(Collected data)
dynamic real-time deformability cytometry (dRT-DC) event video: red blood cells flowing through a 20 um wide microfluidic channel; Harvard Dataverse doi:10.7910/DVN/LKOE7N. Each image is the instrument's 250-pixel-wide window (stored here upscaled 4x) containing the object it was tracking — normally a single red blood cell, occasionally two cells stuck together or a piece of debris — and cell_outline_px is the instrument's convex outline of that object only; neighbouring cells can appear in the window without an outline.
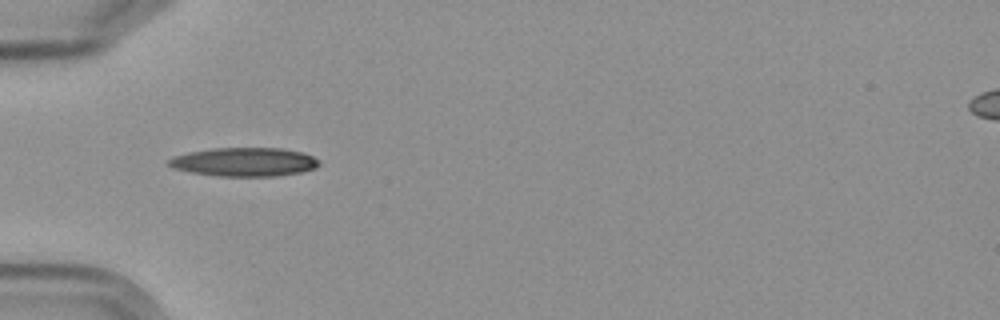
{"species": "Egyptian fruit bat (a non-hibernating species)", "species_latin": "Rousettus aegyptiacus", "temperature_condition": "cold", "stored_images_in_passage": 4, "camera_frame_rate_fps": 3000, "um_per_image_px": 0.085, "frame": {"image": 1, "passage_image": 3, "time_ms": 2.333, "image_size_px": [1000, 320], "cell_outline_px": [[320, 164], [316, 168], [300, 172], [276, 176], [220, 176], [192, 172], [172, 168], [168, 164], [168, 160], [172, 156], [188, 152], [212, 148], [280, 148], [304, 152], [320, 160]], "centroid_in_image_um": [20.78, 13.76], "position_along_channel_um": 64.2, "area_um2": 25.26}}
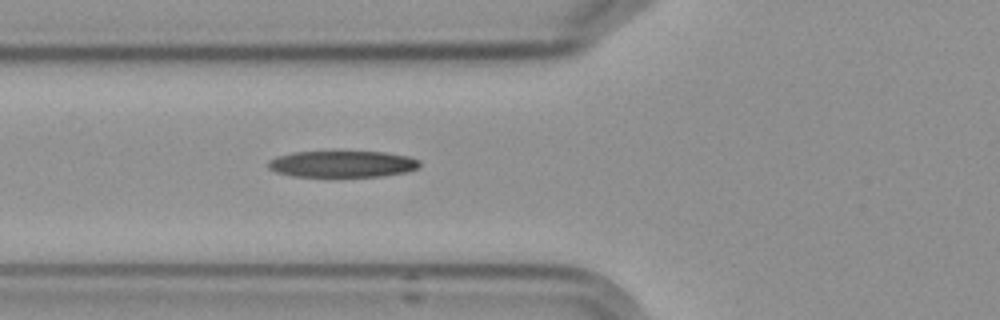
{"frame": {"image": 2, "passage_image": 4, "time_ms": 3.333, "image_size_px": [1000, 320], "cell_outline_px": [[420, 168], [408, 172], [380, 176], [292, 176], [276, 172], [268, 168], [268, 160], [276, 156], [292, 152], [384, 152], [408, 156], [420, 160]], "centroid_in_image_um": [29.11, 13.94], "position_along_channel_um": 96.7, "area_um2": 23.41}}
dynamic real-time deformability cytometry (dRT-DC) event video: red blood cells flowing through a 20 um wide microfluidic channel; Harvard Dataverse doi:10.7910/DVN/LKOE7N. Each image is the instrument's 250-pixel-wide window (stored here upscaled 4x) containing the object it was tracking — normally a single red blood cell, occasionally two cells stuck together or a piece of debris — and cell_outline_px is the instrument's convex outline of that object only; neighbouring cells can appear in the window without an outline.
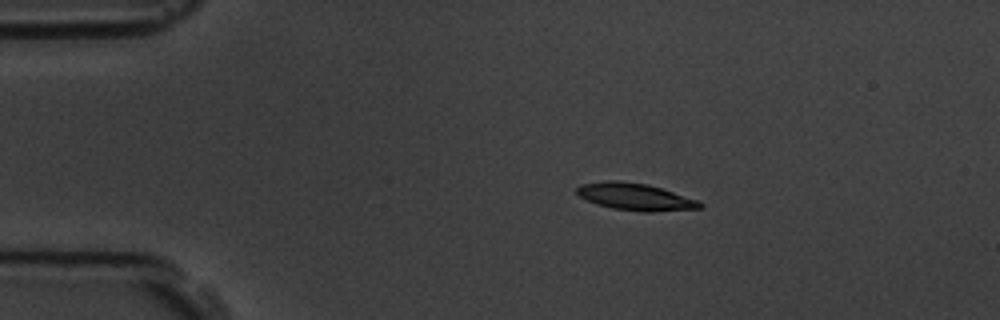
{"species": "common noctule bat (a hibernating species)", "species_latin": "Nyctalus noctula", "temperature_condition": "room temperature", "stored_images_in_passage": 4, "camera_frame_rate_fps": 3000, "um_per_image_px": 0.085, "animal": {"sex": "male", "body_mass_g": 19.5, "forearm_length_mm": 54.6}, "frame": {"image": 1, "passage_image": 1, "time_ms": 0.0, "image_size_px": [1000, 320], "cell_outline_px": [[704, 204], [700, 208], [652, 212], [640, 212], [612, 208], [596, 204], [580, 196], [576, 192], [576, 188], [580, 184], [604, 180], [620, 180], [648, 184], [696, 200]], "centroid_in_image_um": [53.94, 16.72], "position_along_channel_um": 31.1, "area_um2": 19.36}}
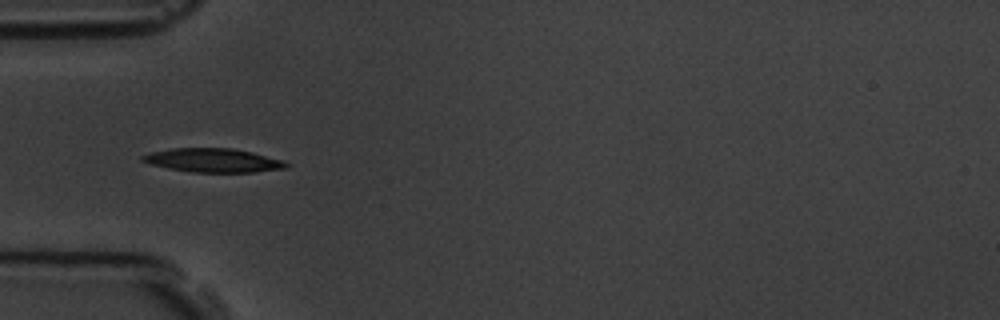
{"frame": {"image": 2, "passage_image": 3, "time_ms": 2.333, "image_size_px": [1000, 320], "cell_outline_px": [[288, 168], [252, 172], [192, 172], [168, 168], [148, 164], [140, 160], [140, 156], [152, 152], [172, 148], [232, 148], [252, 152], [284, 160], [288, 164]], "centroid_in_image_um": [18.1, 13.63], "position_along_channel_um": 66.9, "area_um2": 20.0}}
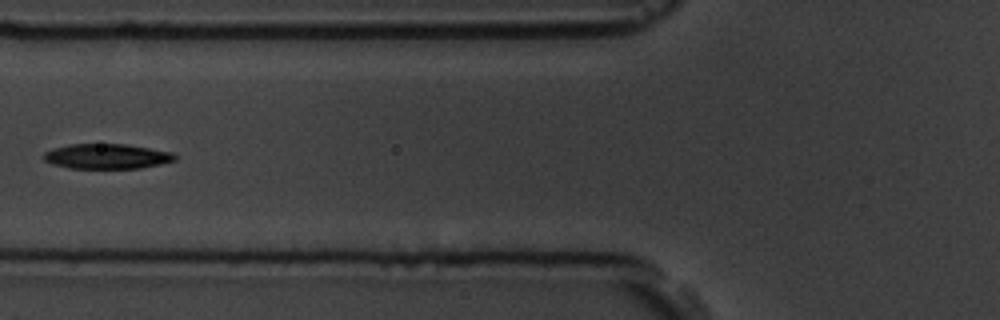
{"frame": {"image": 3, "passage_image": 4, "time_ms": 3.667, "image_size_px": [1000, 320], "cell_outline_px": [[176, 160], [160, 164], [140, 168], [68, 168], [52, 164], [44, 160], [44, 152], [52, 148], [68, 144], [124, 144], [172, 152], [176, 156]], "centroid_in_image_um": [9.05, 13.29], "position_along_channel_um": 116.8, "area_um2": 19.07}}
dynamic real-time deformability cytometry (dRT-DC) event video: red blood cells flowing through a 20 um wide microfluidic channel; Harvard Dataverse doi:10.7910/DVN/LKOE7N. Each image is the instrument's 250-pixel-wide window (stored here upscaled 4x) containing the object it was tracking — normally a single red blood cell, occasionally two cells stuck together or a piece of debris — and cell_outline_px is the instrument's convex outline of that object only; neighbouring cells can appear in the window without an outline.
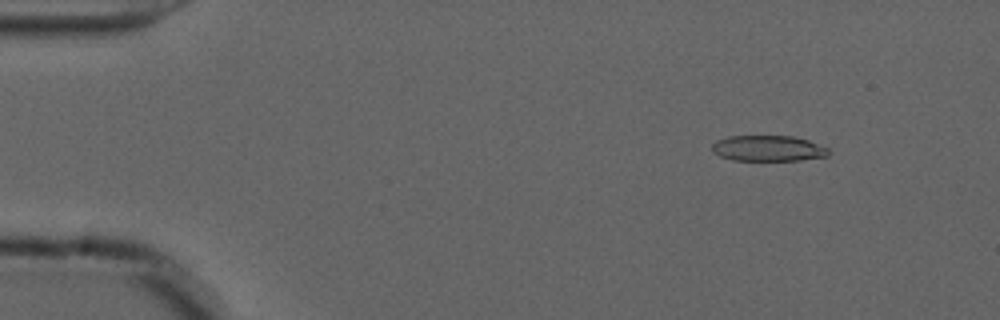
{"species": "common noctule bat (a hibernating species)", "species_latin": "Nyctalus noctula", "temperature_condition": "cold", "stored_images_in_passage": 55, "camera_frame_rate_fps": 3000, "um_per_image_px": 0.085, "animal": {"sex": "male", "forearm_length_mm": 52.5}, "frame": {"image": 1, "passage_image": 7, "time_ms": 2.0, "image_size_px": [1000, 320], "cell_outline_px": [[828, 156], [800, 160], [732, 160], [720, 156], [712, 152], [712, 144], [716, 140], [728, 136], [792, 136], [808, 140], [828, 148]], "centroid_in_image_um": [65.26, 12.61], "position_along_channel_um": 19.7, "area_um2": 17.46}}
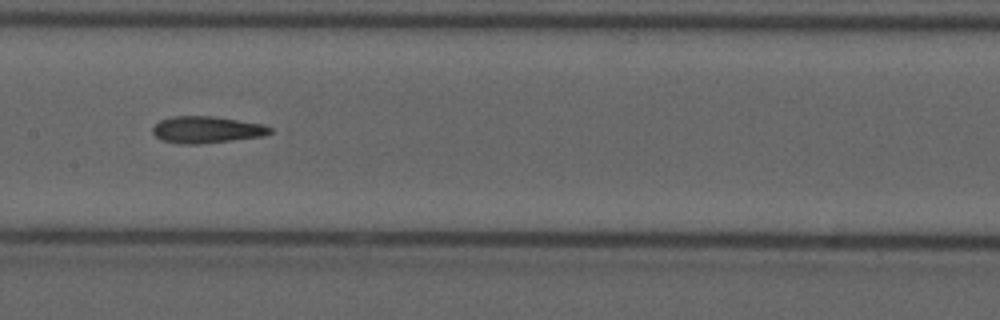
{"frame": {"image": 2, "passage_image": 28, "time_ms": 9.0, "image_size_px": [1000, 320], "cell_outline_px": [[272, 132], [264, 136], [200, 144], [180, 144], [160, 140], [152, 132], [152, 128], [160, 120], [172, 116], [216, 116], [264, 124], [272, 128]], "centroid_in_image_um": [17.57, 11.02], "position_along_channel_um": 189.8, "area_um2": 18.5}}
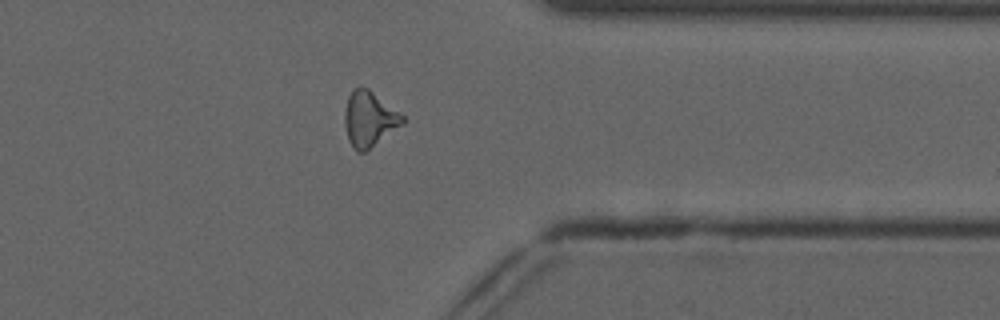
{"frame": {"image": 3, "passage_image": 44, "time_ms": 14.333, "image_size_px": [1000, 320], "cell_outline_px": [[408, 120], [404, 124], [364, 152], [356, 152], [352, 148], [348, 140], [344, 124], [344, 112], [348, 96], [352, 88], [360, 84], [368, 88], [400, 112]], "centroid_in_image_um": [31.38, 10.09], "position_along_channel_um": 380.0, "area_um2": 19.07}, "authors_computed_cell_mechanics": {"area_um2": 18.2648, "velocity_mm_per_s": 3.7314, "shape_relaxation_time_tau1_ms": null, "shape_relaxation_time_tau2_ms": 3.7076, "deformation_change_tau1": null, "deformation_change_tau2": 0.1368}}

• Brief: Will you restate every entry word for word and omit the images?

• Solution for this task:
dynamic real-time deformability cytometry (dRT-DC) event video: red blood cells flowing through a 20 um wide microfluidic channel; Harvard Dataverse doi:10.7910/DVN/LKOE7N. Each image is the instrument's 250-pixel-wide window (stored here upscaled 4x) containing the object it was tracking — normally a single red blood cell, occasionally two cells stuck together or a piece of debris — and cell_outline_px is the instrument's convex outline of that object only; neighbouring cells can appear in the window without an outline.
{"species": "Egyptian fruit bat (a non-hibernating species)", "species_latin": "Rousettus aegyptiacus", "temperature_condition": "cold", "stored_images_in_passage": 4, "camera_frame_rate_fps": 3000, "um_per_image_px": 0.085, "frame": {"image": 1, "passage_image": 3, "time_ms": 2.333, "image_size_px": [1000, 320], "cell_outline_px": [[320, 164], [316, 168], [300, 172], [276, 176], [220, 176], [192, 172], [172, 168], [168, 164], [168, 160], [172, 156], [188, 152], [212, 148], [280, 148], [304, 152], [320, 160]], "centroid_in_image_um": [20.78, 13.76], "position_along_channel_um": 64.2, "area_um2": 25.26}}
{"frame": {"image": 2, "passage_image": 4, "time_ms": 3.333, "image_size_px": [1000, 320], "cell_outline_px": [[420, 168], [408, 172], [380, 176], [292, 176], [276, 172], [268, 168], [268, 160], [276, 156], [292, 152], [384, 152], [408, 156], [420, 160]], "centroid_in_image_um": [29.11, 13.94], "position_along_channel_um": 96.7, "area_um2": 23.41}}
dynamic real-time deformability cytometry (dRT-DC) event video: red blood cells flowing through a 20 um wide microfluidic channel; Harvard Dataverse doi:10.7910/DVN/LKOE7N. Each image is the instrument's 250-pixel-wide window (stored here upscaled 4x) containing the object it was tracking — normally a single red blood cell, occasionally two cells stuck together or a piece of debris — and cell_outline_px is the instrument's convex outline of that object only; neighbouring cells can appear in the window without an outline.
{"species": "common noctule bat (a hibernating species)", "species_latin": "Nyctalus noctula", "temperature_condition": "room temperature", "stored_images_in_passage": 4, "camera_frame_rate_fps": 3000, "um_per_image_px": 0.085, "animal": {"sex": "male", "body_mass_g": 19.5, "forearm_length_mm": 54.6}, "frame": {"image": 1, "passage_image": 1, "time_ms": 0.0, "image_size_px": [1000, 320], "cell_outline_px": [[704, 204], [700, 208], [652, 212], [640, 212], [612, 208], [596, 204], [580, 196], [576, 192], [576, 188], [580, 184], [604, 180], [620, 180], [648, 184], [696, 200]], "centroid_in_image_um": [53.94, 16.72], "position_along_channel_um": 31.1, "area_um2": 19.36}}
{"frame": {"image": 2, "passage_image": 3, "time_ms": 2.333, "image_size_px": [1000, 320], "cell_outline_px": [[288, 168], [252, 172], [192, 172], [168, 168], [148, 164], [140, 160], [140, 156], [152, 152], [172, 148], [232, 148], [252, 152], [284, 160], [288, 164]], "centroid_in_image_um": [18.1, 13.63], "position_along_channel_um": 66.9, "area_um2": 20.0}}
{"frame": {"image": 3, "passage_image": 4, "time_ms": 3.667, "image_size_px": [1000, 320], "cell_outline_px": [[176, 160], [160, 164], [140, 168], [68, 168], [52, 164], [44, 160], [44, 152], [52, 148], [68, 144], [124, 144], [172, 152], [176, 156]], "centroid_in_image_um": [9.05, 13.29], "position_along_channel_um": 116.8, "area_um2": 19.07}}
dynamic real-time deformability cytometry (dRT-DC) event video: red blood cells flowing through a 20 um wide microfluidic channel; Harvard Dataverse doi:10.7910/DVN/LKOE7N. Each image is the instrument's 250-pixel-wide window (stored here upscaled 4x) containing the object it was tracking — normally a single red blood cell, occasionally two cells stuck together or a piece of debris — and cell_outline_px is the instrument's convex outline of that object only; neighbouring cells can appear in the window without an outline.
{"species": "common noctule bat (a hibernating species)", "species_latin": "Nyctalus noctula", "temperature_condition": "cold", "stored_images_in_passage": 55, "camera_frame_rate_fps": 3000, "um_per_image_px": 0.085, "animal": {"sex": "male", "forearm_length_mm": 52.5}, "frame": {"image": 1, "passage_image": 7, "time_ms": 2.0, "image_size_px": [1000, 320], "cell_outline_px": [[828, 156], [800, 160], [732, 160], [720, 156], [712, 152], [712, 144], [716, 140], [728, 136], [792, 136], [808, 140], [828, 148]], "centroid_in_image_um": [65.26, 12.61], "position_along_channel_um": 19.7, "area_um2": 17.46}}
{"frame": {"image": 2, "passage_image": 28, "time_ms": 9.0, "image_size_px": [1000, 320], "cell_outline_px": [[272, 132], [264, 136], [200, 144], [180, 144], [160, 140], [152, 132], [152, 128], [160, 120], [172, 116], [216, 116], [264, 124], [272, 128]], "centroid_in_image_um": [17.57, 11.02], "position_along_channel_um": 189.8, "area_um2": 18.5}}
{"frame": {"image": 3, "passage_image": 44, "time_ms": 14.333, "image_size_px": [1000, 320], "cell_outline_px": [[408, 120], [404, 124], [364, 152], [356, 152], [352, 148], [348, 140], [344, 124], [344, 112], [348, 96], [352, 88], [360, 84], [368, 88], [400, 112]], "centroid_in_image_um": [31.38, 10.09], "position_along_channel_um": 380.0, "area_um2": 19.07}, "authors_computed_cell_mechanics": {"area_um2": 18.2648, "velocity_mm_per_s": 3.7314, "shape_relaxation_time_tau1_ms": null, "shape_relaxation_time_tau2_ms": 3.7076, "deformation_change_tau1": null, "deformation_change_tau2": 0.1368}}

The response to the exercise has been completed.